As I wandered around the house setting my clocks forward this past weekend, I contemplated Republican-led efforts to turn the clock back on collective bargaining rights across the nation.
The big deal that most folks have been focused on is the protest in Madison, Wis., where as many as 100,000 union supporters reacted to Gov. Scott Walker's signing of a bill that stripped almost all collective bargaining rights from state workers. Walker claims that it's necessary to balance the state budget, although the budget seemed to be balanced before Walker cut corporate taxes. State worker unions agreed to all the economic rollbacks Walker sought, but the governor insisted that removing collective bargaining rights was key to his budget needs. In the final maneuver, after Democratic legislators fled the state to keep the fiscal bill from coming to a vote, Republicans removed the fiscal provisions of the bill in order to be able to vote on the law without needing the Democrats to be present.
In other words, Walker and his right wing co-conspirators removed the legislative fig leaf to get what they really wanted: union-busting legislation.
It seems that a conservative Republican cabal, with ideological and financial leadership from the billionaire Koch brothers and others, is making an effort to stamp out union power. Public sector workers have the highest concentration of union representation today; so if you can crush public unions, you deal a crippling blow to the union movement and its ability to support the political opposition. The Midwest, traditionally an area of union strength, is the focus of that offensive. In Ohio, the SB 5 law that strips most collective bargaining rights from public workers recently passed the Senate by a one-vote margin, though it has yet to be passed by the state House. In Indiana, where Gov. Mitch Daniels stripped collective bargaining rights from state workers by executive order in 2005, some 20,000 pro-union activists rallied last week in opposition to HB 1216, which would exempt most public building projects from being subject to construction wage rules requiring that all workers on site be paid the locally prevailing wage and benefits, and prevent companies from having to sign project labor agreements that guarantee a certain percentage of union jobs.

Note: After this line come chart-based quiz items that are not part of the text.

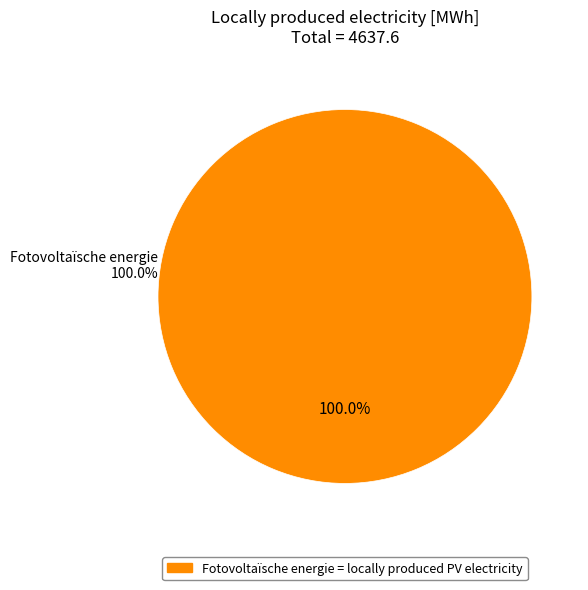

Which has a higher value, Fotovoltaïsche energie or Windkracht?

Fotovoltaïsche energie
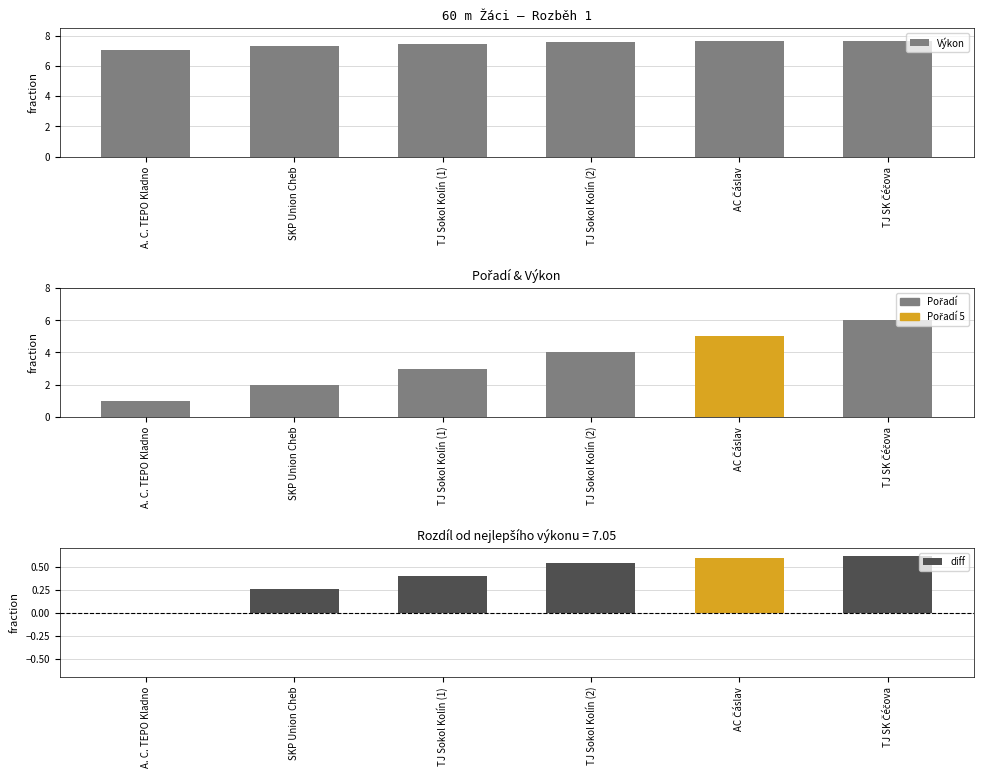

What is the ratio of the value at TJ SK Čéčova to the value at AC Čáslav?

1.0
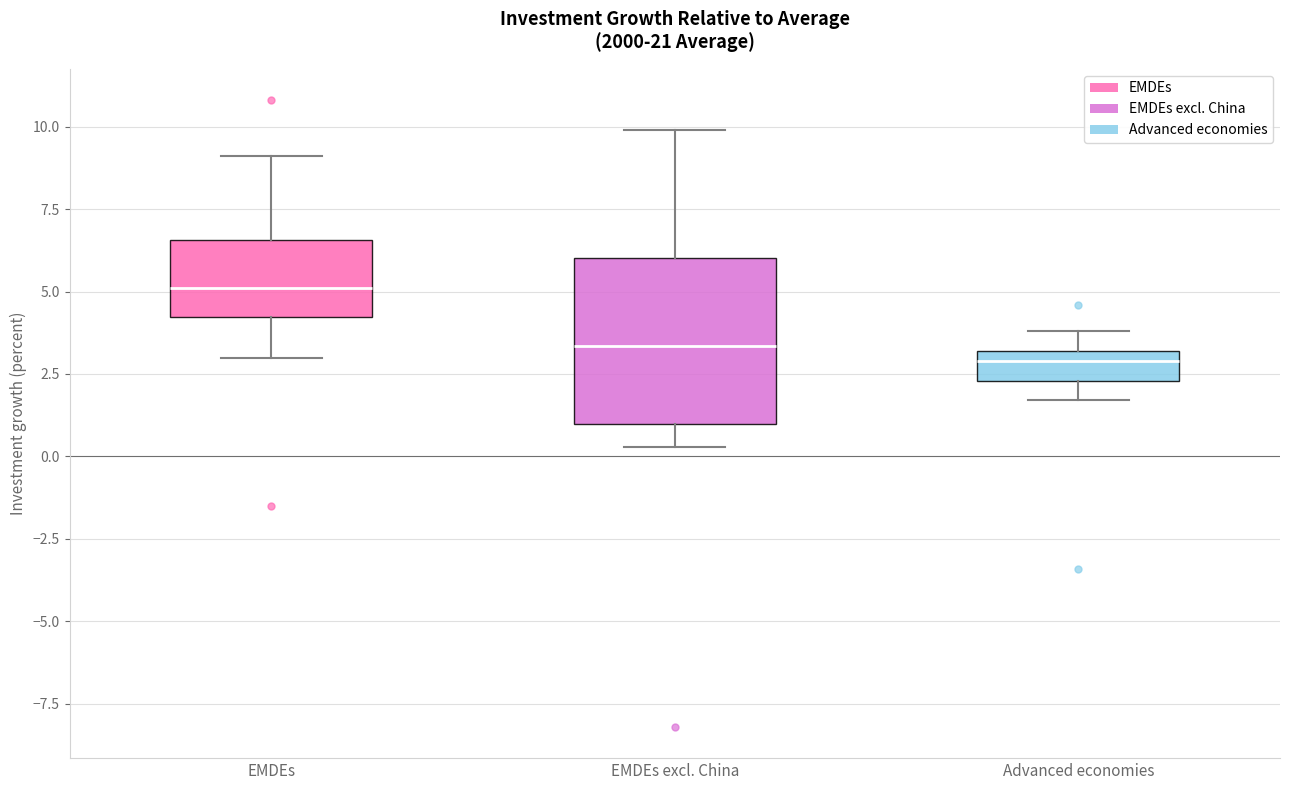

Reading left to right, read every box against the y-axis: the position of its median line, the range the box covers, and the ends of its whiskers. The values are not printed on the chart, so give them approximately, as read against the axis.

EMDEs: median 5.0, box 4.0 to 6.5, whiskers 3.0 to 9.0
EMDEs excl. China: median 3.5, box 1.0 to 6.0, whiskers 0.5 to 10.0
Advanced economies: median 3.0 (just below the box's upper edge), box 2.5 to 3.0, whiskers 1.5 to 4.0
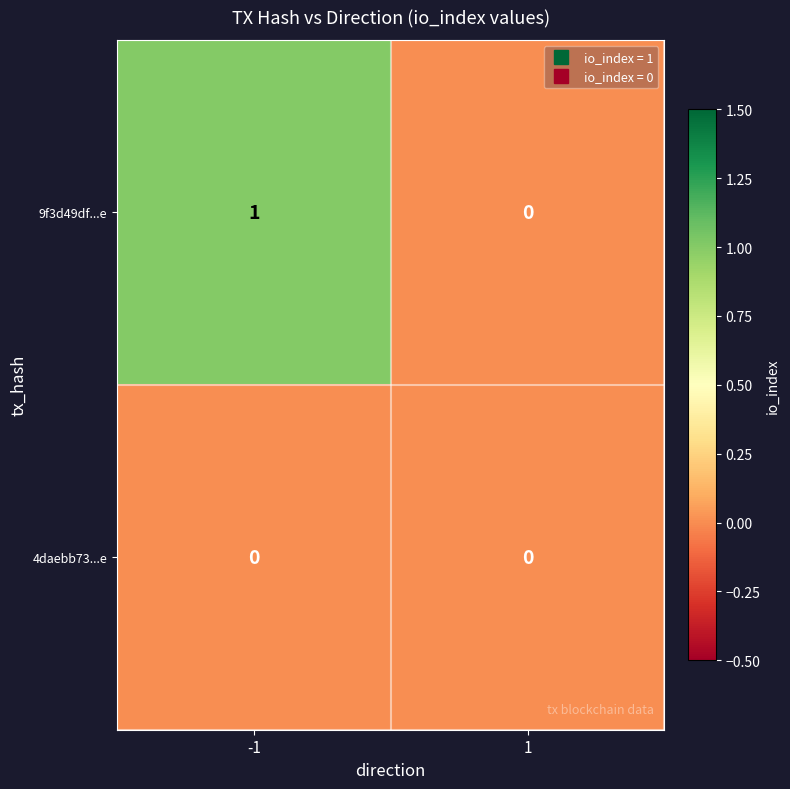

The value of 9f3d49df...e at -1 is 2. True or false?

False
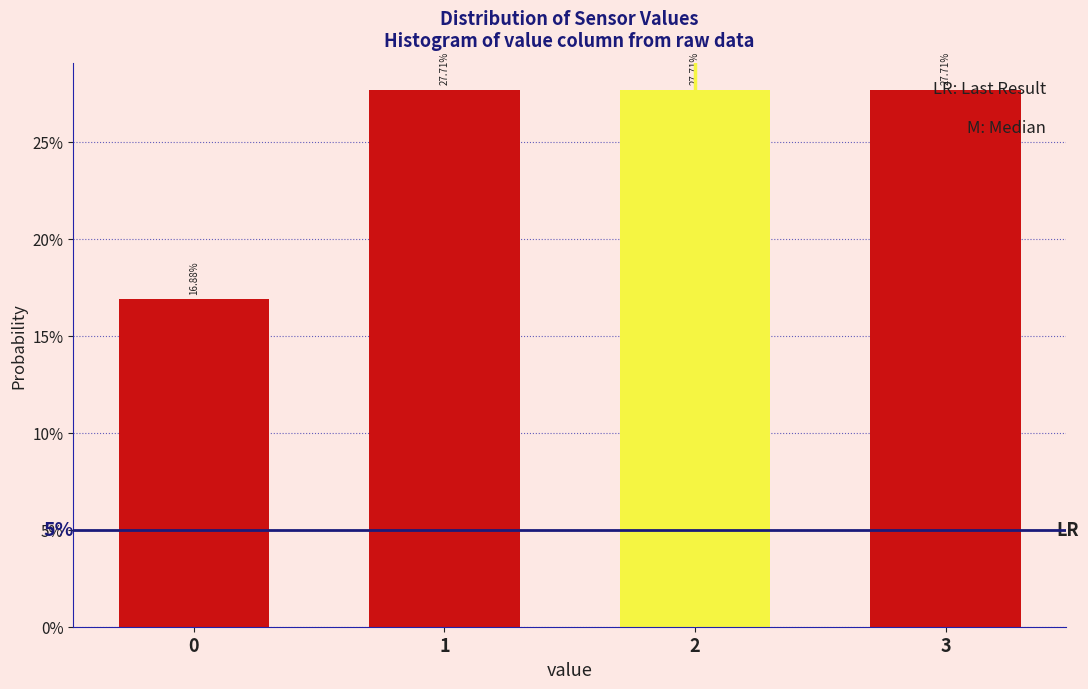

Does the chart contain any negative values?

No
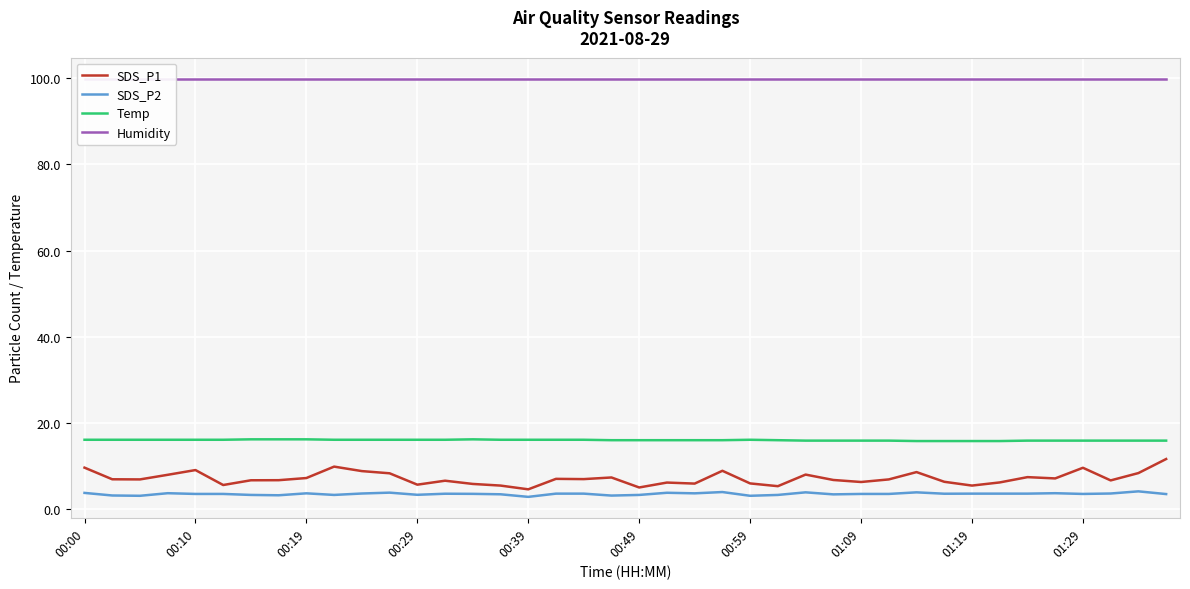

Between 31 and 39, which is larger?

39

In Michigan, Gov. Rick Snyder hasn't taken on unions head-on, but many are wary of his Emergency Financial Managers legislation, which would grant new wide-ranging powers to EFMs, including the ability to dissolve local governments and school districts, and to void contracts. The law has been passed and awaits the nerd governor's signature. The state has begun training 175 EFMs in anticipation of Snyder's draconian budget measures taking effect. As municipalities and school systems buckle under the state cutbacks, he'll be able to deploy EFMs across the state. Anti-EFM activists held protests in several Michigan cities on Tuesday.

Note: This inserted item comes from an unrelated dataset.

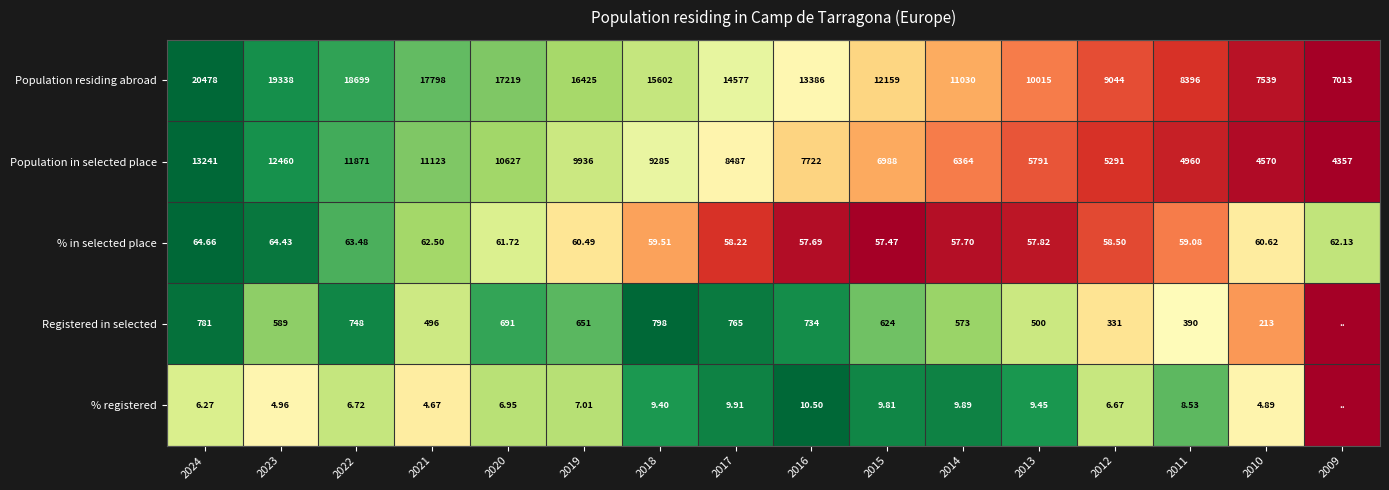

At 2010, list the series in order from smallest to largest.

% registered, % in selected place, Registered in selected, Population in selected place, Population residing abroad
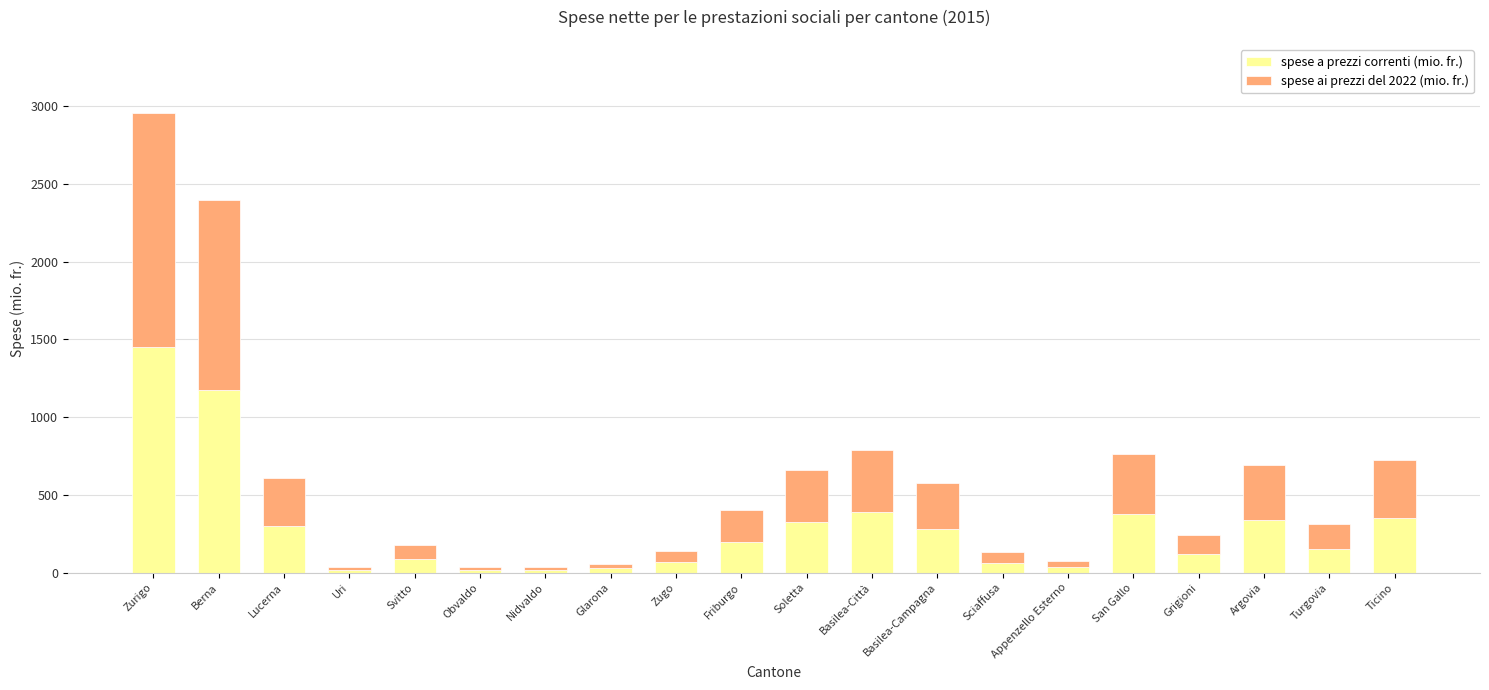

At which category is the sum across all series the highest?

Zurigo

"I assume Rick Snyder is Scott Walker with a worse haircut. There isn't any significant difference between Walker and Snyder policies. It all comes from the Koch brothers," says Frank Joyce, a political activist and writer who formerly headed UAW public relations. "Snyder wants to distinguish himself with some of his taxes, shifting the tax burden from business to retirees. And the EFM is a thinly disguised union-busting scheme; anybody pretending to be a neutral observer looking at the Detroit Public Schools as an example of how the EFM works would not be expanding the program. None of this is about fixing any real problems, this is about consolidating power.
"This war on unions and war on working people has been quite explicitly waged for 30 years. The working people of the United States have not had a raise in 30 years. Incomes are stagnant or in decline despite the fact that productivity has increased dramatically. A single breadwinner in most houses then was bringing in more real money than multiple breadwinners do now. Every household is up to their eyeballs in personal debt. The significant thing about Madison, Lansing and some other places is that now there is some pushback, resistance. People are saying enough is enough, and that's pretty significant. This is way bigger than Scott Walker."
But given the steady erosion of union memberships over the decades and the current economic atmosphere, is it too little too late? Or is that even the right question? Joyce and others, including political philosopher and activist Grace Boggs, who I'll be talking to for my next column, would agree that we are entering a new economic age where the questions and answers on the right and left are changing, and the struggles we see today are more about what the next economic order will be. Boggs' new book, The Next American Revolution, establishes that point, and moves forward from there to ask how progressive forces are organizing themselves in this new, technologically shrunken world.
One possible outcome is that "This is the beginning of a much more radical awakening of consciousness about the building of power," says Joyce, who hosts an hour-long Sunday afternoon segment as part of Sirius radio's weekly Land of Hopes and Dreams program. "Things are much different, and the issues we're facing call for a radical re-examination of problems and what the solutions are. It's not all that clear what direction we'll go.
"We're in a systemic breakdown now; capitalism as we know it is coming to the end of the arc of its growth development and legitimacy. ... There are shifting demographics and attitudes about marriage and family, even mental health. These are game-changing evolutions that we have seen before in human history; get used to the simultaneous crises. Libya, Japan, Madison — these are big, unwieldy events. It's going be like this for a while. There are going to be lots of surprises and manifestations.
"We are in kind of a fasten-your-seatbelts mode here. It's easy to say this is about a particular governor who maybe overreached, but there's nothing very different from what Scott Walker is trying to do in Wisconsin than what is happening in several other places."
The short-term fallout in Wisconsin is that public opinion has swung against Walker, and several legislators on both sides of the aisle face recall efforts — Wisconsin law says that an elected official must be in office for at least one year before he or she can be recalled, so Walker is safe until Jan. 12, 2012. An upcoming state Supreme Court election there has taken on a higher profile because some of this stuff will probably be litigated and appealed to the highest court. Whoever wins this election will tip the court majority to their party.
In the long term, I'm basically in agreement with Joyce's analysis of the situation. So I expect things to continue being pretty interesting around here. As the world evolves — and it is a worldwide order we are contemplating here — opposing forces are trying to shape the outcome. It's going to take numerous efforts as powerful as the protests in Madison to sway the tide in a direction that benefits ordinary working people.